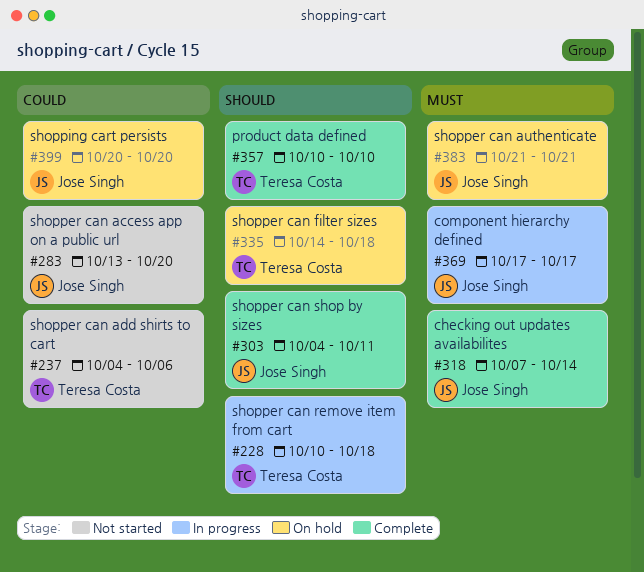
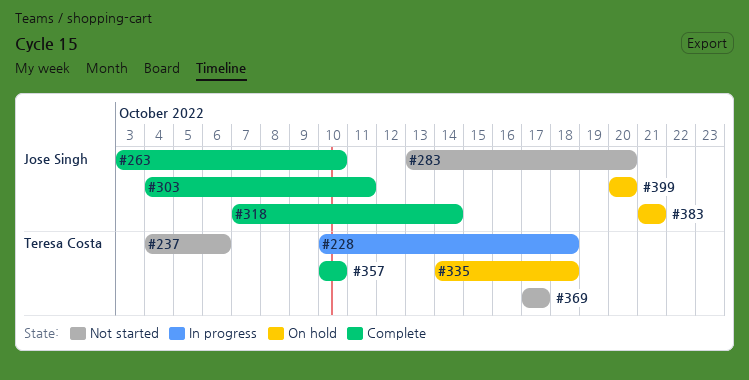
#263: none -> present
#369, status: In progress -> Not started
#369, owner: Jose Singh -> Teresa Costa

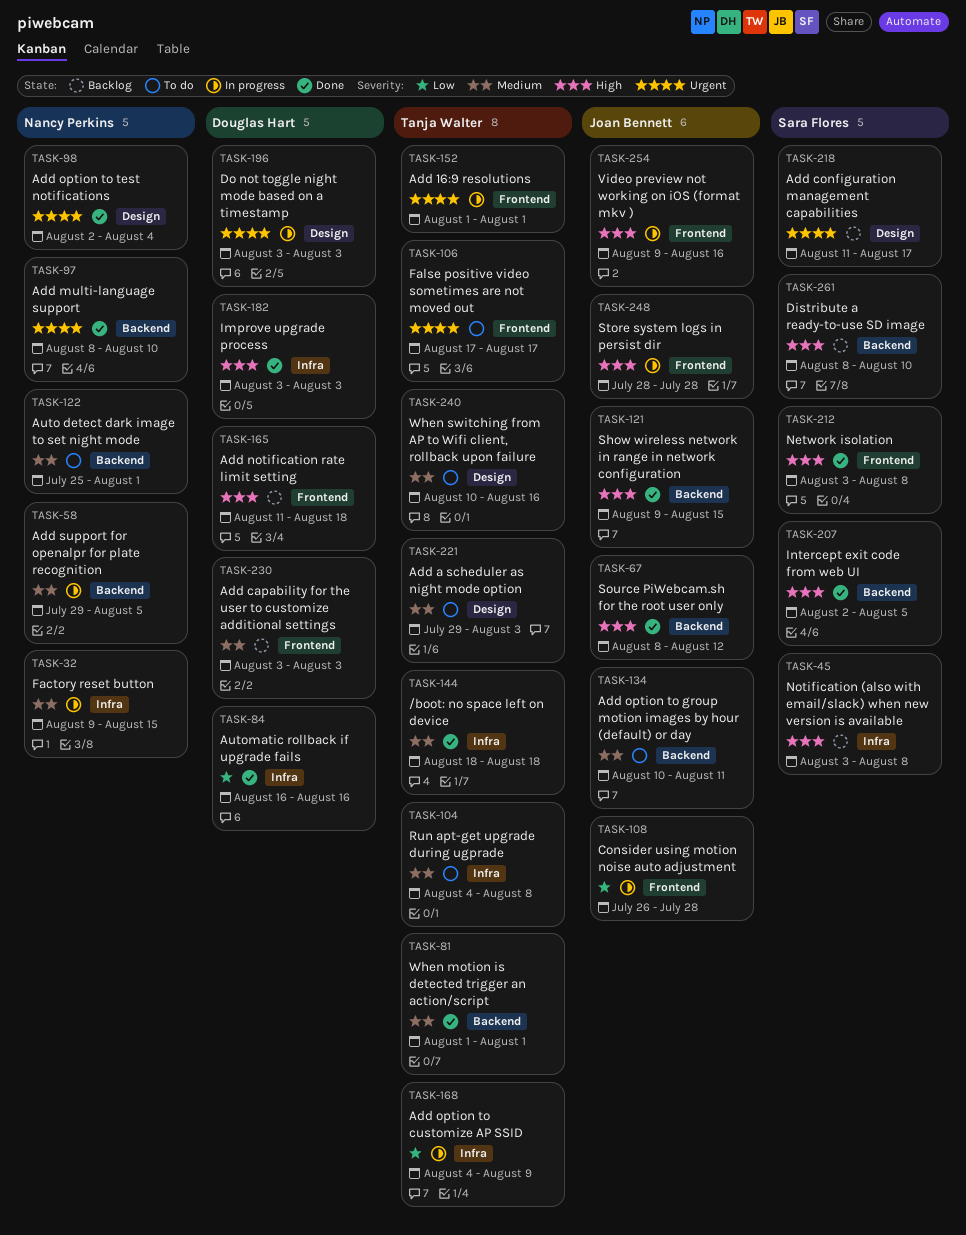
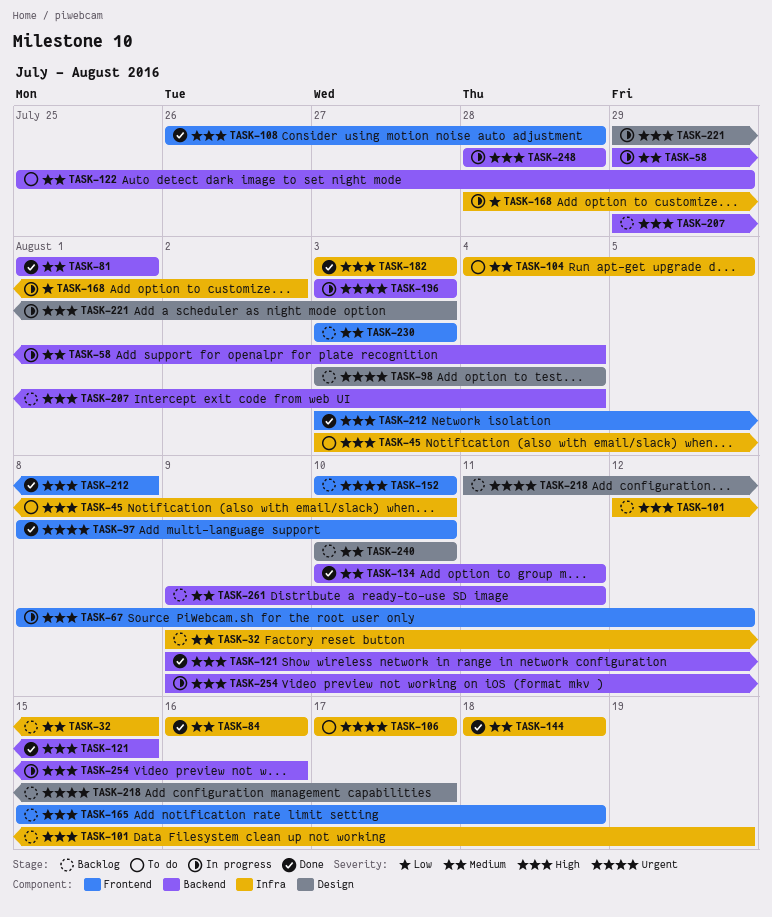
TASK-32, status: In progress -> Backlog
TASK-45, status: Backlog -> To do
TASK-45, due: Aug 8 -> Aug 10
TASK-58, due: Aug 5 -> Aug 4
TASK-67, status: Done -> In progress
TASK-67, label: Backend -> Frontend
TASK-84, priority: Low -> Medium
TASK-97, label: Backend -> Frontend
TASK-98, status: Done -> Backlog
TASK-98, start: Aug 2 -> Aug 3
TASK-101: none -> present
TASK-104, due: Aug 8 -> Aug 5
TASK-106, label: Frontend -> Infra
TASK-108, status: In progress -> Done
TASK-108, priority: Low -> High
TASK-122, due: Aug 1 -> Jul 29
TASK-134, status: To do -> Done
TASK-152, status: In progress -> Backlog
TASK-152, start: Aug 1 -> Aug 10
TASK-152, due: Aug 1 -> Aug 10
TASK-165, start: Aug 11 -> Aug 15
TASK-168, start: Aug 4 -> Jul 28
TASK-168, due: Aug 9 -> Aug 2
TASK-196, label: Design -> Backend
TASK-207, status: Done -> Backlog
TASK-207, start: Aug 2 -> Jul 29
TASK-207, due: Aug 5 -> Aug 4
TASK-221, status: To do -> In progress
TASK-221, priority: Medium -> High
TASK-240, status: To do -> Backlog
TASK-240, due: Aug 16 -> Aug 10
TASK-248, label: Frontend -> Backend
TASK-254, label: Frontend -> Backend
TASK-261, priority: High -> Medium
TASK-261, start: Aug 8 -> Aug 9
TASK-261, due: Aug 10 -> Aug 11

■ **EXERCISE REQUIREMENTS**
Print, word for word, every entry shown above; the pictures stay out.

■ **TASK ANSWER**
#263: none -> present
#369, status: In progress -> Not started
#369, owner: Jose Singh -> Teresa Costa

TASK-32, status: In progress -> Backlog
TASK-45, status: Backlog -> To do
TASK-45, due: Aug 8 -> Aug 10
TASK-58, due: Aug 5 -> Aug 4
TASK-67, status: Done -> In progress
TASK-67, label: Backend -> Frontend
TASK-84, priority: Low -> Medium
TASK-97, label: Backend -> Frontend
TASK-98, status: Done -> Backlog
TASK-98, start: Aug 2 -> Aug 3
TASK-101: none -> present
TASK-104, due: Aug 8 -> Aug 5
TASK-106, label: Frontend -> Infra
TASK-108, status: In progress -> Done
TASK-108, priority: Low -> High
TASK-122, due: Aug 1 -> Jul 29
TASK-134, status: To do -> Done
TASK-152, status: In progress -> Backlog
TASK-152, start: Aug 1 -> Aug 10
TASK-152, due: Aug 1 -> Aug 10
TASK-165, start: Aug 11 -> Aug 15
TASK-168, start: Aug 4 -> Jul 28
TASK-168, due: Aug 9 -> Aug 2
TASK-196, label: Design -> Backend
TASK-207, status: Done -> Backlog
TASK-207, start: Aug 2 -> Jul 29
TASK-207, due: Aug 5 -> Aug 4
TASK-221, status: To do -> In progress
TASK-221, priority: Medium -> High
TASK-240, status: To do -> Backlog
TASK-240, due: Aug 16 -> Aug 10
TASK-248, label: Frontend -> Backend
TASK-254, label: Frontend -> Backend
TASK-261, priority: High -> Medium
TASK-261, start: Aug 8 -> Aug 9
TASK-261, due: Aug 10 -> Aug 11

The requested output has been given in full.